New metaballs demo

Humus

Crazy coder
Veteran
It's a marching cubes isosurface extracting demo (more in-depth description on how this algorithm works on my website).

Looks like this:
metaballs.jpg


Available at the usual place:
http://www.humus.ca/
 
at first i read this as "New Meatball Demo"... :LOL:

keep up the good work!
 
BRiT said:
at first i read this as "New Meatball Demo"... :LOL:
Good, at least I'm not the only one. :D

I'll give it a whirl once my MB gets back from the shop. Asus had to give its undercarriage a bit of a, "How's your father?"
 
Nice CPU benchmark, Humus. :D

2500+
FPU: 48 meatballs
3DNow: 59 meatballs

2GHz
FPU: 58 meatballs
3DNow: 70 meatballs

2.2GHz
FPU: 61 meatballs
3DNow: 75 meatballs

Athlon XP, 9800 Pro.

I assume SSE mode requires SSE2 support?
 
9800 Pro, AXP 2000+

3DNow : 50 fps
SSE : 45 fps and the balls are invisible
FPU : 41 fps
 
AthlonXP 2400+@3400+
Very interesting and nice,3Dnow! works great,but SSE is just black screen (no mountains and metaballs). Bug or something else?
 
Ostsol said:
Nebuchadnezzar said:
pino said:
ouch this thing totally kills my pc. it shutdown it :oops:
Same here, instant reboot when I opened the exe.
Might be good for you to post your system specs.
Not really..

P4 Northwood 2800C@3430MHz
ASUS P4C800-E Deluxe
1GB ram
245MHz FSB
Gainward 6800GT@399/1120MHz
Using 67.03 drivers

I think it's just a problem with my Windows install.
 
MuFu said:
I assume SSE mode requires SSE2 support?

Apparently it did, but it wasn't supposed to. I apparently didn't check the docs closely enough. The movd instruction apparently always operates on MMX registers on non-SSE2 CPUs, even when the operands are xmm registers. But I've uploaded a fixed version now that uses movss instead.
 
Humus said:
Apparently it did, but it wasn't supposed to. I apparently didn't check the docs closely enough. The movd instruction apparently always operates on MMX registers on non-SSE2 CPUs, even when the operands are xmm registers. But I've uploaded a fixed version now that uses movss instead.
movss is the only correct instruction to copy single scalar values from an SSE registers to memory. movd, the SSE2 variant, is actually an '128-bit MMX' instruction for integer operations (Intel can be very confusing when it comes to categorizing instructions).
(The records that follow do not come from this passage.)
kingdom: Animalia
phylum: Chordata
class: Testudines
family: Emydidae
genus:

In practice both are equivalent (on processors with SSE2 support), but for future processor generations peformance might differ because one uses the floating-point pipeline and the other the integer pipeline. It's advised to always use the corresponding instruction.

Anyway, it's interesting to see that your 3DNow! version is slower than the SSE version. Any possibility that your SSE version isn't fully optimized?